With the discovery of Roentgen rays in 1895, CT technology began to develop. Subsequently, the Austrian mathematician Radon confirmed the capacity that the internal information could be reconstructed from its projection data through the derivation formula of mathematical theory, which is the theoretical foundation for CT imaging [1]. In clinical, the commonly used CT scanning methods mainly include spiral CT and cone-beam CT (CBCT). Spiral CT scans the human body in a continuous rotation through the X-ray tube, while the scanning bed automatically enters at an even speed. Therefore, the scan line is spiral on the body surface of patient. CBCT means that the X-ray emitter performs a circular scan around the object to be inspected. The scan line trajectory in each projection angle is a cone-beam shape, which has the advantages of high spatial resolution, short data acquisition time and high utilization efficiency of X-ray. Compared with a two-dimensional parallel beam and fan-beam CT, a three-dimensional CBCT system could achieve higher resolution and better use of photons [2], so it is widely used in radiotherapy positioning, stomatology, and small animal pre-clinical aspects.

RECORDED DATA.
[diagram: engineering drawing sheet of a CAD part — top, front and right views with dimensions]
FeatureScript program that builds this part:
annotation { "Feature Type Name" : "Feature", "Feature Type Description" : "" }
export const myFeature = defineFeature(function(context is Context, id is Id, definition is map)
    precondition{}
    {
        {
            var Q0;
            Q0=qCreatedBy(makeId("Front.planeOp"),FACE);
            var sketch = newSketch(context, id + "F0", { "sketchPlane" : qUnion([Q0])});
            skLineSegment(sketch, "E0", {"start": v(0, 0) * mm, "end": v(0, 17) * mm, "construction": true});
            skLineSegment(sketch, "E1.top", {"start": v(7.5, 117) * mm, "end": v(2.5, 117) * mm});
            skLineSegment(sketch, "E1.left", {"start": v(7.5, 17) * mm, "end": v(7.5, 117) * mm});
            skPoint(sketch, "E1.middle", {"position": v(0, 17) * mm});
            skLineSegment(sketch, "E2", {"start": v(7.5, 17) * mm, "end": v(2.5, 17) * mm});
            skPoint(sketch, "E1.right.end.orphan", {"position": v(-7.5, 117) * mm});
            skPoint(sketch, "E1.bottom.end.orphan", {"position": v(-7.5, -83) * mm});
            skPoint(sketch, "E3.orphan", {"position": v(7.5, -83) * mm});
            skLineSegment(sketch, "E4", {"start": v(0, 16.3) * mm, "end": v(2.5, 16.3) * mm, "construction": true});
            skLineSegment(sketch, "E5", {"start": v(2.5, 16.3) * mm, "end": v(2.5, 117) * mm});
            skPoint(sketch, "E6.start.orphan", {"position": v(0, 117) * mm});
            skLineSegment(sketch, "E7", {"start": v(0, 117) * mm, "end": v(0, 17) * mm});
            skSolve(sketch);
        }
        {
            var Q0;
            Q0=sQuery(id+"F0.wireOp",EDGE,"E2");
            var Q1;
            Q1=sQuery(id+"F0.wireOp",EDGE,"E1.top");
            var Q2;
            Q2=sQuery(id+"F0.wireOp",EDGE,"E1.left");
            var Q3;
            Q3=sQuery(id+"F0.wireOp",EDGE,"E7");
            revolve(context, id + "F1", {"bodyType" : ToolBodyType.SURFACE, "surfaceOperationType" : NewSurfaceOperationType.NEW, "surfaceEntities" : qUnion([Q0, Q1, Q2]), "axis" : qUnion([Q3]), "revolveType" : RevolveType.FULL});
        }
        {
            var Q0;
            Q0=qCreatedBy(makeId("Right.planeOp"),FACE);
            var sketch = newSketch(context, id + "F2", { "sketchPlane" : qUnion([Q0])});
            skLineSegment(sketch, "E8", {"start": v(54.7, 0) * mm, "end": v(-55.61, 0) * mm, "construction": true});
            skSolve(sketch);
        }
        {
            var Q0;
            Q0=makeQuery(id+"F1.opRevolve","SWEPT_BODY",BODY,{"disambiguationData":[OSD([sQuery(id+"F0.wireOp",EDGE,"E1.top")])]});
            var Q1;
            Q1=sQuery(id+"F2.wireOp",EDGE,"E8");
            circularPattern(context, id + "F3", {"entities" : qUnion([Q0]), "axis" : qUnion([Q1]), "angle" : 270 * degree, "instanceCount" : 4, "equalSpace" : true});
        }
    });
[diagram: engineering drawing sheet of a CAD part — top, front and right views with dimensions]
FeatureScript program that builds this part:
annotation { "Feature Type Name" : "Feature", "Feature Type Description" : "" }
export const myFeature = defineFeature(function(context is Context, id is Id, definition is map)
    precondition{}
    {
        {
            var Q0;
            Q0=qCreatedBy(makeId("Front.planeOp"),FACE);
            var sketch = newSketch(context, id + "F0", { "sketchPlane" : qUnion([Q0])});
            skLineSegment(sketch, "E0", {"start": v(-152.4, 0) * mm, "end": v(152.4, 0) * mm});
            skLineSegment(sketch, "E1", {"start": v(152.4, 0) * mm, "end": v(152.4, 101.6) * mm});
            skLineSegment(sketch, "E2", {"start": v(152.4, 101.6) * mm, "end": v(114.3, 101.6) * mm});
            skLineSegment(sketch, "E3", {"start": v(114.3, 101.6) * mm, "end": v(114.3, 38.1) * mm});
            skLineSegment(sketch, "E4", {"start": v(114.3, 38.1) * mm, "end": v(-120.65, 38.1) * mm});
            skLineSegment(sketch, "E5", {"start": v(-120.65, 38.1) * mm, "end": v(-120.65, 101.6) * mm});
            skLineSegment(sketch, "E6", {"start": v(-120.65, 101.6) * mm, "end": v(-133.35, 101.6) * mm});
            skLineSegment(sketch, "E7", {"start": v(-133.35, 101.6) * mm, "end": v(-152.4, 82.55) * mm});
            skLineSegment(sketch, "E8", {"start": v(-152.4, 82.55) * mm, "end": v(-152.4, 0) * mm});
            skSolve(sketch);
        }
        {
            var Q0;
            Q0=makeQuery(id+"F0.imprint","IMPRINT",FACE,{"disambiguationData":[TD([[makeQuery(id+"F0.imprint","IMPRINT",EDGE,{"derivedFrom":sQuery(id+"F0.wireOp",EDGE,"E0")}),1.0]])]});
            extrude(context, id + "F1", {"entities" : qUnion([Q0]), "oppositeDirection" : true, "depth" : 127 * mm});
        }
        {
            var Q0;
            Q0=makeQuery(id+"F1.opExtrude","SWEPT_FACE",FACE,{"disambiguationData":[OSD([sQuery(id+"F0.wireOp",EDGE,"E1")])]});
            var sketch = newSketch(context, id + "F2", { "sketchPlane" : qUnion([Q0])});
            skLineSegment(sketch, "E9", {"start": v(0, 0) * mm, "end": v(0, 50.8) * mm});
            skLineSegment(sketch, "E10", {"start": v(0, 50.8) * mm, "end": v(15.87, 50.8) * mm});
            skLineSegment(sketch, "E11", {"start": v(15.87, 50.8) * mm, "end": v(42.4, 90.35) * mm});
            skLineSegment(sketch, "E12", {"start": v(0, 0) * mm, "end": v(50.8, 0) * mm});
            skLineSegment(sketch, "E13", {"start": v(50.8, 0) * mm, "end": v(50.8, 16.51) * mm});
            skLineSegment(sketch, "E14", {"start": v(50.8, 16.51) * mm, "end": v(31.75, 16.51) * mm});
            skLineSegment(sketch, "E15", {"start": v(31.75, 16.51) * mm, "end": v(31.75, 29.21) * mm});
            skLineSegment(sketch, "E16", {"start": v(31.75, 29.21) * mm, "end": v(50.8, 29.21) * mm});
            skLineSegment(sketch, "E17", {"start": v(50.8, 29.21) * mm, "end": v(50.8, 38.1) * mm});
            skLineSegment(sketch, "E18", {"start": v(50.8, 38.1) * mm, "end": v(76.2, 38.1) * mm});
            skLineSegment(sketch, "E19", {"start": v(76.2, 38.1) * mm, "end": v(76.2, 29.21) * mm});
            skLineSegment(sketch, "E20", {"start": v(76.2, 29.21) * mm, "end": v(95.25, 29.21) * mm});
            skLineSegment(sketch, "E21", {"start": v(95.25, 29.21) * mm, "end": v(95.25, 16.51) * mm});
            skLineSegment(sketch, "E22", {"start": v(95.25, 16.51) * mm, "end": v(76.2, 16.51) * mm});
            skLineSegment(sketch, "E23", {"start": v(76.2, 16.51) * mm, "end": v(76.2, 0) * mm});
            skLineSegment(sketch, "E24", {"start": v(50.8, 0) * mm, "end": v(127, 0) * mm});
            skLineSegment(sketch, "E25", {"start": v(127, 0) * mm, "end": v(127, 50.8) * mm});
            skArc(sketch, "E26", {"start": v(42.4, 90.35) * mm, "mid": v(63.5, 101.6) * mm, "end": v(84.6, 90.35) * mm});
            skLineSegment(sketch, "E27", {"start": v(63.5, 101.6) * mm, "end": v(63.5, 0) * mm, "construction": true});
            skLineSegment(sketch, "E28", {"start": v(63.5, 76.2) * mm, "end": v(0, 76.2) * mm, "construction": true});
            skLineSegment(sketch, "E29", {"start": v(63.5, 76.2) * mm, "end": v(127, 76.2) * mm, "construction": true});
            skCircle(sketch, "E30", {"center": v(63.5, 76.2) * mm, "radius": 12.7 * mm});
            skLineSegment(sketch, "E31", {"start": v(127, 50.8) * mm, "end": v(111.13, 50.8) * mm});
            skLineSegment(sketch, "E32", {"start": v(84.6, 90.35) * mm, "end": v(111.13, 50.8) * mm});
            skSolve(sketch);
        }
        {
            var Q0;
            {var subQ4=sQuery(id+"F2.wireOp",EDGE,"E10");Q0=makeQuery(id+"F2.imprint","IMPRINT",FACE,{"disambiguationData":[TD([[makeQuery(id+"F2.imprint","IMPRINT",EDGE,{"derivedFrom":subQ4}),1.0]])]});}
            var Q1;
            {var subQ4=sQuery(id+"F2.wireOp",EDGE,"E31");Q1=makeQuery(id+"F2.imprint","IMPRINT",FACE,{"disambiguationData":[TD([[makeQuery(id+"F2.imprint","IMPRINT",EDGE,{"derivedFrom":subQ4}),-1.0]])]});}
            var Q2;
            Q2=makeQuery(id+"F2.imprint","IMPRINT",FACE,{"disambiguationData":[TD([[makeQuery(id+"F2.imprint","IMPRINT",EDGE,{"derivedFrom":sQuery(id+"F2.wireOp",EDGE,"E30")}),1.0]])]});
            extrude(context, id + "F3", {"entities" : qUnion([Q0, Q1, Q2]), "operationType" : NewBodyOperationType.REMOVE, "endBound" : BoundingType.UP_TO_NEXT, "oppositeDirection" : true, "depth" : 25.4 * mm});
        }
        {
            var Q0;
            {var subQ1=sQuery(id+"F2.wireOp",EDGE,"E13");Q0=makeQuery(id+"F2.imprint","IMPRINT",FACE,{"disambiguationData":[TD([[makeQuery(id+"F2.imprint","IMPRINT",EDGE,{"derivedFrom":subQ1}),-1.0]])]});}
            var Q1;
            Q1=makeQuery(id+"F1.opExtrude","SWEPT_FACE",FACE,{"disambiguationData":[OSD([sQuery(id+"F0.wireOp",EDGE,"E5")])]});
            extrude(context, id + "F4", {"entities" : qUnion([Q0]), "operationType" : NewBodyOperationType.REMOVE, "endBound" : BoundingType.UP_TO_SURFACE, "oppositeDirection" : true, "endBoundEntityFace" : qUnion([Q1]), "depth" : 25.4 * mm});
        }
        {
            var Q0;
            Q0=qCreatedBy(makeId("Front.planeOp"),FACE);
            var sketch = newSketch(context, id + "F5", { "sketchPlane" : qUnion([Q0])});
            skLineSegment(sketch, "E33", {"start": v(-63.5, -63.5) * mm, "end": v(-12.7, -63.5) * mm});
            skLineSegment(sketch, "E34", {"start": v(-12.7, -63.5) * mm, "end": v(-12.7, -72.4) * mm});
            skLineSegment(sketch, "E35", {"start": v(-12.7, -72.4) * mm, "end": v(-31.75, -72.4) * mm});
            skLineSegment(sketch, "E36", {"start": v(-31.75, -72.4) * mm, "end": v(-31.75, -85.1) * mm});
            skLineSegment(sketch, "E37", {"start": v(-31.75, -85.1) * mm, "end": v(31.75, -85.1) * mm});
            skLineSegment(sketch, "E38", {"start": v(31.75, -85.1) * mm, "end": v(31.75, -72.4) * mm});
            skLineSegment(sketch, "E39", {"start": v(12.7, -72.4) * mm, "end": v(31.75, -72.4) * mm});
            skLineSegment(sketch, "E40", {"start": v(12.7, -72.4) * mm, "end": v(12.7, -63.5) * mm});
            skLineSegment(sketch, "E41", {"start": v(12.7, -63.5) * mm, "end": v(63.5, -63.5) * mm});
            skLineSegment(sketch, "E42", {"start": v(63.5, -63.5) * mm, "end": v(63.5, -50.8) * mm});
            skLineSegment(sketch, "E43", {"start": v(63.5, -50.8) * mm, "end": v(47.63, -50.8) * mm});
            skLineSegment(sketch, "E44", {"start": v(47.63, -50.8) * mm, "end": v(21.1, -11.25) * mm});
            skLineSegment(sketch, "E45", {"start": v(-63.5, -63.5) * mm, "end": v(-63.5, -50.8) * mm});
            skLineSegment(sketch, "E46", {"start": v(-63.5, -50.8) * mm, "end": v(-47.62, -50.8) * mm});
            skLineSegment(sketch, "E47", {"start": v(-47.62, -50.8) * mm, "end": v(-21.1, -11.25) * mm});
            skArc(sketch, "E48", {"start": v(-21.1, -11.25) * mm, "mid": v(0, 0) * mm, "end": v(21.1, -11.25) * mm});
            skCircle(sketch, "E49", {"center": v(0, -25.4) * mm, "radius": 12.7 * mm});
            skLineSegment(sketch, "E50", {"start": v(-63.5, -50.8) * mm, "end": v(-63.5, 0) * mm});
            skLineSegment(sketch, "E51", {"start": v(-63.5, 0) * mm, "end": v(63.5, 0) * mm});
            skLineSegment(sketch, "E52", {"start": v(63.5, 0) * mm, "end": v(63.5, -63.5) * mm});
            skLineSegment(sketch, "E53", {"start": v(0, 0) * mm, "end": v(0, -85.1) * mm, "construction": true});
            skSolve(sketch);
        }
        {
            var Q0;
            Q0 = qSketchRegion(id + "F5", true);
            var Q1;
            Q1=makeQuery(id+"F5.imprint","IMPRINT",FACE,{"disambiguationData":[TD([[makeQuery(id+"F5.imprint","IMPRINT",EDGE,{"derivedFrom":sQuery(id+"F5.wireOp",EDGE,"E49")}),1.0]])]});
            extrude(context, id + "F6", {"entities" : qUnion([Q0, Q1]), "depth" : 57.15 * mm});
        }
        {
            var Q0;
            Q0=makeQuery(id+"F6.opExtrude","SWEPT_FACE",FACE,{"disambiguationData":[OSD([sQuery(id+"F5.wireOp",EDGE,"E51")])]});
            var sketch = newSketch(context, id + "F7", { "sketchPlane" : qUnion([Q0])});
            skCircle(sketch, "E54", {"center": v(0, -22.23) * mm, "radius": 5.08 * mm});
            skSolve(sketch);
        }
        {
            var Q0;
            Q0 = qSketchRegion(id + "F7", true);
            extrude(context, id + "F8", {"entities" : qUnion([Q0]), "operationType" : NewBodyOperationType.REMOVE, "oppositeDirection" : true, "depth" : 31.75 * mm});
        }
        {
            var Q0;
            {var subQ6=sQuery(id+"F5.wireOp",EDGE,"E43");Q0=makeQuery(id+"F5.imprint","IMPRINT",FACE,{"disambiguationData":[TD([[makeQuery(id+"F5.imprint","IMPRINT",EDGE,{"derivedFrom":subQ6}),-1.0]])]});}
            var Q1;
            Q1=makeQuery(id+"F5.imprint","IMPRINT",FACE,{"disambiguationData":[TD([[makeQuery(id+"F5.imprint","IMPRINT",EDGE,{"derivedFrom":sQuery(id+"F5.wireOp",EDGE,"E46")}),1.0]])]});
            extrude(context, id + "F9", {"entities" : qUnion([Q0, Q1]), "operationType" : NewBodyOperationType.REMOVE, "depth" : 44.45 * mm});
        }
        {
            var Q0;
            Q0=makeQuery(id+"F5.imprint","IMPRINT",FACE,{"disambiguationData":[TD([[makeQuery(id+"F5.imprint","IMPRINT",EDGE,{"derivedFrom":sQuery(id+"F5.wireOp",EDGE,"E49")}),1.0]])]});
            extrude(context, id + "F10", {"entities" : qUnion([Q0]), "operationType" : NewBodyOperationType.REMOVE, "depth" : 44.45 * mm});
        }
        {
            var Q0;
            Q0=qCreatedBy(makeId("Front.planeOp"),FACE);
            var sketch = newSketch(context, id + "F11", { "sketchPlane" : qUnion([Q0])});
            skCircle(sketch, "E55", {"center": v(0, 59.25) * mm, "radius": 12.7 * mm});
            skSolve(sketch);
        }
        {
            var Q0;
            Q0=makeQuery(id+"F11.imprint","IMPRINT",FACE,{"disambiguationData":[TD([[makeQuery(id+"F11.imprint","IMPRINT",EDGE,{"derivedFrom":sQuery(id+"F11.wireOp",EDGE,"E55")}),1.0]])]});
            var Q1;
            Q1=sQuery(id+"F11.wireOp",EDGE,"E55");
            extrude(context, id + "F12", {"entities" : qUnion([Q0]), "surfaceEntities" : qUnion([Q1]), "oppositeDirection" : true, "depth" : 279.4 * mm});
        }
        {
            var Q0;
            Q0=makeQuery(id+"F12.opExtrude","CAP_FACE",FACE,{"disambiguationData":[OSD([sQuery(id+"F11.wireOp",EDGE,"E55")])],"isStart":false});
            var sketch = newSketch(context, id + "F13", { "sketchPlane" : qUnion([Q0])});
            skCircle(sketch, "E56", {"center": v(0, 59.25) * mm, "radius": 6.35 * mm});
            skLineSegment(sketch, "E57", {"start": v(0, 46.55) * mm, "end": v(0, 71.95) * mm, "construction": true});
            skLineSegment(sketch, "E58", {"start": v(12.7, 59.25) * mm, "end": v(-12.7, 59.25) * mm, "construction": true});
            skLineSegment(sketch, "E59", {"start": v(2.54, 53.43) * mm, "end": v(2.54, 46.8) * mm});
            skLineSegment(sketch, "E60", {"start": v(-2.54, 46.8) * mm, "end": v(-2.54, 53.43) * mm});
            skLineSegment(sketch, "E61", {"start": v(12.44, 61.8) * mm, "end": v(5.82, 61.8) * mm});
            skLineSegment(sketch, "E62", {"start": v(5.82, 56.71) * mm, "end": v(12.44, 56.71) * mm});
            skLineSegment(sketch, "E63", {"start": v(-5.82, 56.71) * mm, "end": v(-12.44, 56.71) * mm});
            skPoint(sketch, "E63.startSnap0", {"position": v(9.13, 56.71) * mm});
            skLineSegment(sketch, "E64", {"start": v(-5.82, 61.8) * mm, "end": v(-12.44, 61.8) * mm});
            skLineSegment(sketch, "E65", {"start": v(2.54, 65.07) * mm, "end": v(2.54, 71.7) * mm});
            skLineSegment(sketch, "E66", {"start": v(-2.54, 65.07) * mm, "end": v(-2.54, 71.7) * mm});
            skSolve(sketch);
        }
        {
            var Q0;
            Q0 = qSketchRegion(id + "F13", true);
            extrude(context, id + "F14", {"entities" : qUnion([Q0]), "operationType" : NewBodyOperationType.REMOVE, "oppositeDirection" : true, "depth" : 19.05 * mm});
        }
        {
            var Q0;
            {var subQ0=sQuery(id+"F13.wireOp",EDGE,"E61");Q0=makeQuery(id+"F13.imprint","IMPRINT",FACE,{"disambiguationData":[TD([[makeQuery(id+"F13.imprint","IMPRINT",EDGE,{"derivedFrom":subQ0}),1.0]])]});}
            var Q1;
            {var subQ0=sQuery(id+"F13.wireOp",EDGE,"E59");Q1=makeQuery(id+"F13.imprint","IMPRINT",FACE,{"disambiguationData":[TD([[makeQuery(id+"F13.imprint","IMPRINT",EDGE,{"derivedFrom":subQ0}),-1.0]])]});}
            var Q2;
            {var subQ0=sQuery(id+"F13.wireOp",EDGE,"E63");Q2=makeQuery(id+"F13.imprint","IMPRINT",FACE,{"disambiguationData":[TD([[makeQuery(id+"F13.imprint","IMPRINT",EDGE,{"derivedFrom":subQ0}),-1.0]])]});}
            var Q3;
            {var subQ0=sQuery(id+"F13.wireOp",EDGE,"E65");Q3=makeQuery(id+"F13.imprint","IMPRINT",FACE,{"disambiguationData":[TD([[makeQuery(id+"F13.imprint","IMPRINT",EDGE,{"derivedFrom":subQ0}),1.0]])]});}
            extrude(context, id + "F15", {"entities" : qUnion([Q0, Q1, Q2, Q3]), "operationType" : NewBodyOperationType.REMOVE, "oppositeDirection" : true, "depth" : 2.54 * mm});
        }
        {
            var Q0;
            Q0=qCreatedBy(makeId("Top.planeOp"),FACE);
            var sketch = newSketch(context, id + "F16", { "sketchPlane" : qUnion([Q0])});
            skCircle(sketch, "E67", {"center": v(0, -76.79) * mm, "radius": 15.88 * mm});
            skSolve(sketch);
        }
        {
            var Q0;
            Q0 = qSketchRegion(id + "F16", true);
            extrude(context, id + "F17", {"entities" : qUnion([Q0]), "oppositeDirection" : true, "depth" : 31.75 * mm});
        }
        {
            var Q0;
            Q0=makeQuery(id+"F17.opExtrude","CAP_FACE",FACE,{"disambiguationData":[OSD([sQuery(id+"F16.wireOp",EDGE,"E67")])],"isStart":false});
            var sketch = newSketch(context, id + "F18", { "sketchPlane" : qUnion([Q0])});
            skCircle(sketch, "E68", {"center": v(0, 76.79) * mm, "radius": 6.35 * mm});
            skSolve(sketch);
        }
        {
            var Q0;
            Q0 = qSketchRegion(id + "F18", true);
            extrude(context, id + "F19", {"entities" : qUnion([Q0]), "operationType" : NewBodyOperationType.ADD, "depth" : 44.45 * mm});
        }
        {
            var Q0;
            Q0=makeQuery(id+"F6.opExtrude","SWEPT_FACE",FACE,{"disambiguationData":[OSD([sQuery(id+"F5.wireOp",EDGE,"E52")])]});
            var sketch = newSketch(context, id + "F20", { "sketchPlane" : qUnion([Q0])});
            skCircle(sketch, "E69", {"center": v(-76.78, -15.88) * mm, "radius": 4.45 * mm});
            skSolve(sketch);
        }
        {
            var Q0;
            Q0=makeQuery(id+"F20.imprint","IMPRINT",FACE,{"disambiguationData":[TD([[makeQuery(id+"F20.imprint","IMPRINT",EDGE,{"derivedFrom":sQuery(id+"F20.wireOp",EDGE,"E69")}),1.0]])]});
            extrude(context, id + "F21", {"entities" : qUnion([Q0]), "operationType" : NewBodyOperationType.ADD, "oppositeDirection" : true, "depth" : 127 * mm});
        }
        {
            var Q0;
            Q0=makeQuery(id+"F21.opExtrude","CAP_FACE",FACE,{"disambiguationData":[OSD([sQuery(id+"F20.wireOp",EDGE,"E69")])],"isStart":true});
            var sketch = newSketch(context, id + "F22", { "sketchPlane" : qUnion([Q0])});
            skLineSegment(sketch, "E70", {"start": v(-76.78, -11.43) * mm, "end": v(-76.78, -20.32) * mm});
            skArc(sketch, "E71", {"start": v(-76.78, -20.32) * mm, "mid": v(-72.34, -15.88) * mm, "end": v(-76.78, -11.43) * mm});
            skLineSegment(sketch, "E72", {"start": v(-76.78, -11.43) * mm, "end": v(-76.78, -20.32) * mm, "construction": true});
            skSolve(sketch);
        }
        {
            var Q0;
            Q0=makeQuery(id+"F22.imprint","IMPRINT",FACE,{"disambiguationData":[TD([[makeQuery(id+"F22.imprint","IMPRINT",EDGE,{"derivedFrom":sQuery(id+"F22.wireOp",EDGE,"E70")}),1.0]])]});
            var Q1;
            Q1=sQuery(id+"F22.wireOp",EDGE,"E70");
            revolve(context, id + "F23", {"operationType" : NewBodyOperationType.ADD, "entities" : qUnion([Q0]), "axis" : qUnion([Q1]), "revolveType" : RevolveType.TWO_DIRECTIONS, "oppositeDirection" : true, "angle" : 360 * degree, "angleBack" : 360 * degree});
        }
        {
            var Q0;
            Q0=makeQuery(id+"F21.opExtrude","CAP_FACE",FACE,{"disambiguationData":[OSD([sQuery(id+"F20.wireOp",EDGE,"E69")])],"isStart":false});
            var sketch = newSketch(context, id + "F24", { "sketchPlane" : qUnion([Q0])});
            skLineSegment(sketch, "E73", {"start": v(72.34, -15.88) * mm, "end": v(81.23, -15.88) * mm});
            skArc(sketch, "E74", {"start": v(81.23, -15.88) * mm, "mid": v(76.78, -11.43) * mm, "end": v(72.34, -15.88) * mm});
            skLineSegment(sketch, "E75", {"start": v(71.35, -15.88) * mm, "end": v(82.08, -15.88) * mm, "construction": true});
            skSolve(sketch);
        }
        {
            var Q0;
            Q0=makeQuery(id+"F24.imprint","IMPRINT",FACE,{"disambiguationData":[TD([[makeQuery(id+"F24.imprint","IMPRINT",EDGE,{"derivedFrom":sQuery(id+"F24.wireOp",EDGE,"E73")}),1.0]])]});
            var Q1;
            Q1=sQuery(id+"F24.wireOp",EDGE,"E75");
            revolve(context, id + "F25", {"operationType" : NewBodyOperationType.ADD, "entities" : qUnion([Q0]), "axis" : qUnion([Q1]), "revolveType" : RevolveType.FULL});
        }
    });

TASK STATEMENT.
Take the passage on the development of CT imaging further, beginning after its final sentence.

RESULT OF THIS EXERCISE.
At present, three-dimensional (3D) reconstruction algorithms of CBCT are divided into analytical algorithms and iterative algorithms. The analytical algorithms could be divided into two types: precise reconstruction algorithms and approximate reconstruction algorithms [3]. According to the central slice theorem, the Fourier transform of each projection is equivalent to the segment that passes through the origin in the direction parallel to the detector in the two-dimensional (2D) Fourier transform of the original image. Therefore, the covering of the entire Fourier space of the reconstructed image is essential to achieve high-precision reconstruction, it requires that the projection space contains all the projection data within the 180-angle range, and all the data in the projection space is also called a complete projection data set [4].

According to the different conditions of data, incomplete data problems could be divided into the following three categories: interior problem, exterior problem, incomplete view problem [5]. Among them, the incomplete angle problem could be divided into sparse-view problem and the limited-angle problem [6]. The sparse angle problem refers to the problem of a certain interval between adjacent scanning angles. Normally, the scanning angles are equally spaced, meanwhile the total range of scanning angles covers the 180-degree.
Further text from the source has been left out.